1937 – COMÉDIE-FRANÇAISE, LOUIS JOUVET.
This production was also commissioned to commemorate an anniversary: perhaps strangely, the 300th anniversary of Le Cid.  Jouvet had worked extensively with Copeau, but was not a member of the Copiaus.  The production had a dark but fanciful design, with “a huge grotto draped with black curtains, looking, in semi-darkness, much like a monstrous mouth.”  Fantastical set-pieces would rise or fall to the stage, a grotesque ballet was added, and the prison became an enormous bird cage. Combined with colorful costumes amidst the gloomy design, the overall effect was “a strange nightmarish quality.”  The staging of Act Five was much debated.  Jouvet used the original illusion, but placed it on a set that was obviously a theatre, complete with boxes and applauding audience members;  while the effect was praised, some critics were concerned that it lessened the play by rendering Corneille’s device obvious to the audience and making it seem improbable that Pridamant would be fooled.  The successful production was a turning point in the reevaluation of Corneille and the rediscovery of his plays beyond Le Cid and the major tragedies.  Out of respect for the author, the cast brought out a bust of Corneille during the lengthy ovation on opening night.
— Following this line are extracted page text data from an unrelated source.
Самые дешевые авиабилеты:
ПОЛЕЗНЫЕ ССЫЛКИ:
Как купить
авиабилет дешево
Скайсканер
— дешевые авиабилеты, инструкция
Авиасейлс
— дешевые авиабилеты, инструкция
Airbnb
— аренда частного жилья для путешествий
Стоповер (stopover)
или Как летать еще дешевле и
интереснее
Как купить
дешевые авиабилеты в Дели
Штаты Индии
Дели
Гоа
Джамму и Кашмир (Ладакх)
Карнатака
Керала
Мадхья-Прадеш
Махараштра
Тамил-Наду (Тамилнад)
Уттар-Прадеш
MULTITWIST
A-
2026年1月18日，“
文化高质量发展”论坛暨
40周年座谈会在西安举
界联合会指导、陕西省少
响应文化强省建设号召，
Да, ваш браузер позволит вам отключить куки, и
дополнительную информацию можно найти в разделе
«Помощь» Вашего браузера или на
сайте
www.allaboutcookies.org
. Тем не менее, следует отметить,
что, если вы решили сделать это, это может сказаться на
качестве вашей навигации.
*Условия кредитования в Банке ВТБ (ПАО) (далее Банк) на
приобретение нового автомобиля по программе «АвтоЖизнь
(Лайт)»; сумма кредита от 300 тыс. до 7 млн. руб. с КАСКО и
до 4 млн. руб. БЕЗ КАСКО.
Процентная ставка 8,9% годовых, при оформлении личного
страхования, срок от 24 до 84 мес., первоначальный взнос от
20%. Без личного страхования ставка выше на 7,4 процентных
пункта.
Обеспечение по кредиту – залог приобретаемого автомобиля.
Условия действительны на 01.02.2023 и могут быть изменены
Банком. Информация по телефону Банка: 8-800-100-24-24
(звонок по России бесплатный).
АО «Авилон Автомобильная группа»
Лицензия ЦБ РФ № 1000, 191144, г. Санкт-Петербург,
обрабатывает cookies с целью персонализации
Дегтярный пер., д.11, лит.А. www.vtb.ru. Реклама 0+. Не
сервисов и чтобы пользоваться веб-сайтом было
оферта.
1985 – THÉÂTRE DE L’EUROPE, GIORGIO STREHLER.
That Strehler chose L’Illusion Comique as his inaugural production with the Théâtre de l’Europe speaks volumes about the play’s entry into the French theatrical canon following Jouvet’s triumphant revival.  Strehler, a prominent director of Brecht, used some devices reminiscent of the epic theatre tradition: for example, Pridamant and Dorante first entered through the audience; Pridamant watched the illusions from a bench on the audience side of the proscenium arch; and the same actor played both Alcandre and Matamore, perhaps implicitly comparing the magician’s powers of illusion with the braggart’s fantasies.  Reflective surfaces covered much of the set.  The production used the original illusion of Act Five, and unlike Jouvet’s attempted to keep the audience unaware of its theatricality until the final moments.  Strehler focussed in particular on the romantic and sexual aspects of the play: Clindor was a romantic rebel against bourgeois conformity who at times displayed a “raw, cynical, almost satanic” sexuality;  Matamore’s sword seemed “in a constant state of erection” and began to shoot out sparks whenever he would pretend to draw it.

Corneille’s L’Illusion Comique is still performed regularly in France. Among recent productions, a 2004 staging at Gennevilliers outside Paris featured a rear-projection cyclorama that actors had to cross behind in order to enter the playing space, casting their shadows on the screen; Matamore was clothed in a tutu and swung on a trapeze; and Alcandre was played by leading French theatre theorist Françoise Renault.  This heightened the metatheatricality of the production, placing an actual figure of knowledge regarding theatrical artifice on the stage to control the illusions. A Comédie-Française production directed by Galin Stoev is being performed beginning on March 2, 2010, in the Salle Richelieu, where the Thierry and Jouvet productions both took place. The production, a revival of a 2008 staging, features an ultraminimalist set likened by one unimpressed critic to the filthy walls of the entrance to a disused swimming pool.  Without comment on the merits of Stoev’s production, it is certainly a curious feature of the afterlives of plays that a work once derided by critics as a monstrosity can later be defended in the name of elegance and good taste.